From the entries that follow, pick out all lines holding "Lohn".

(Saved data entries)
◇ ◇ ◇ ◇ ◇ ◇ ◇

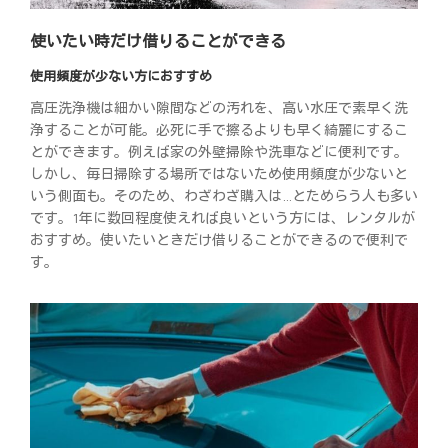
使いたい時だけ借りることができる
使用頻度が少ない方におすすめ
高圧洗浄機は細かい隙間などの汚れを、高い水圧で素早く洗
浄することが可能。必死に手で擦るよりも早く綺麗にするこ
とができます。例えば家の外壁掃除や洗車などに便利です。
しかし、毎日掃除する場所ではないため使用頻度が少ないと
いう側面も。そのため、わざわざ購入は…とためらう人も多い
です。1年に数回程度使えれば良いという方には、レンタルが
おすすめ。使いたいときだけ借りることができるので便利で
す。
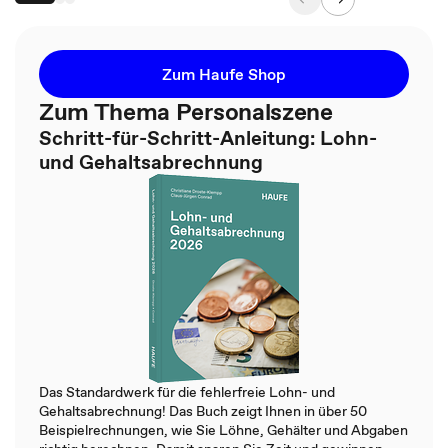
Zum Haufe Shop
Zum Thema Personalszene
Schritt-für-Schritt-Anleitung: Lohn-
und Gehaltsabrechnung
Das Standardwerk für die fehlerfreie Lohn- und
Gehaltsabrechnung! Das Buch zeigt Ihnen in über 50
Beispielrechnungen, wie Sie Löhne, Gehälter und Abgaben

◇ ◇ ◇ ◇ ◇ ◇ ◇

Exercise solution ->
Schritt-für-Schritt-Anleitung: Lohn-
Das Standardwerk für die fehlerfreie Lohn- und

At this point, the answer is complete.